Exercise >>
In the lines below, change "hotely" to "penziony" and give them again with nothing else altered. Leave the pictures out of your answer.

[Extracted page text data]
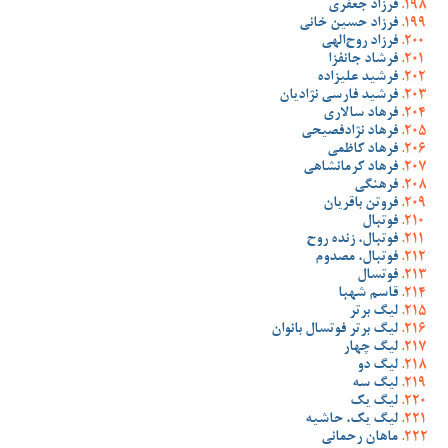
فرزاد جعفری
فرزاد حسین خانی
فرزاد روح‌الهی
فرشاد جانفزا
فرشید علیزاده
فرشید فارسی نژادیان
فرهاد سالاری
فرهاد نژادفصیحی
فرهاد کاظمی
فرهاد کرمانشاهی
فرهنگی
فروتن باقریان
فوتبال
فوتبال، زنده روح
فوتبال، مصدوم
فوتسال
قاسم شهبا
لیگ برتر
لیگ برتر فوتسال بانوان
لیگ چهار
لیگ دو
لیگ سه
لیگ یک
لیگ یک، حاشیه
ماهان رحمانی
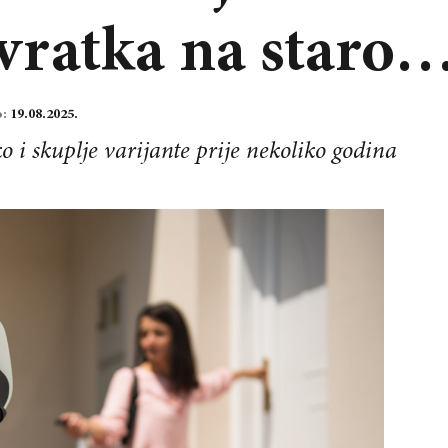
ovratka na staro
o:
19.08.2025.
ko i skuplje varijante prije nekoliko godina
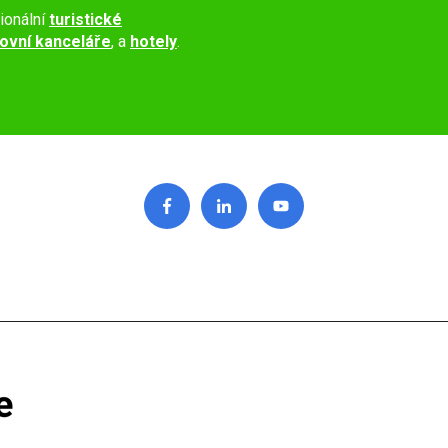
ionální
turistické
ovní kanceláře
, a
hotely
.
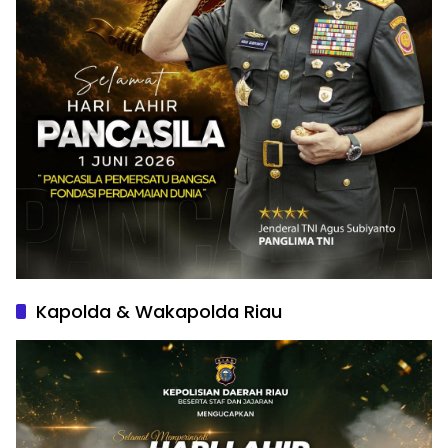
Kapolda & Wakapolda Riau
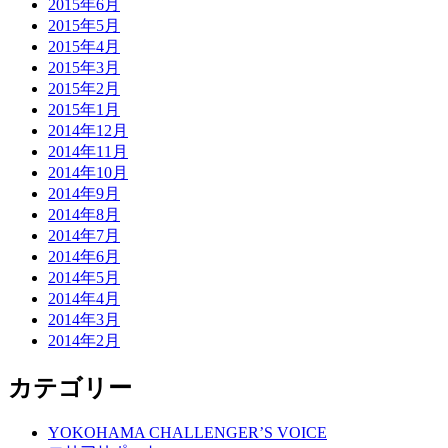
2015年6月
2015年5月
2015年4月
2015年3月
2015年2月
2015年1月
2014年12月
2014年11月
2014年10月
2014年9月
2014年8月
2014年7月
2014年6月
2014年5月
2014年4月
2014年3月
2014年2月
カテゴリー
YOKOHAMA CHALLENGER’S VOICE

Task response >>
فرزاد جعفری
فرزاد حسین خانی
فرزاد روح‌الهی
فرشاد جانفزا
فرشید علیزاده
فرشید فارسی نژادیان
فرهاد سالاری
فرهاد نژادفصیحی
فرهاد کاظمی
فرهاد کرمانشاهی
فرهنگی
فروتن باقریان
فوتبال
فوتبال، زنده روح
فوتبال، مصدوم
فوتسال
قاسم شهبا
لیگ برتر
لیگ برتر فوتسال بانوان
لیگ چهار
لیگ دو
لیگ سه
لیگ یک
لیگ یک، حاشیه
ماهان رحمانی
ovratka na staro
o:
19.08.2025.
ko i skuplje varijante prije nekoliko godina
ionální
turistické
ovní kanceláře
, a
penziony
.
Kapolda & Wakapolda Riau
2015年6月
2015年5月
2015年4月
2015年3月
2015年2月
2015年1月
2014年12月
2014年11月
2014年10月
2014年9月
2014年8月
2014年7月
2014年6月
2014年5月
2014年4月
2014年3月
2014年2月
カテゴリー
YOKOHAMA CHALLENGER’S VOICE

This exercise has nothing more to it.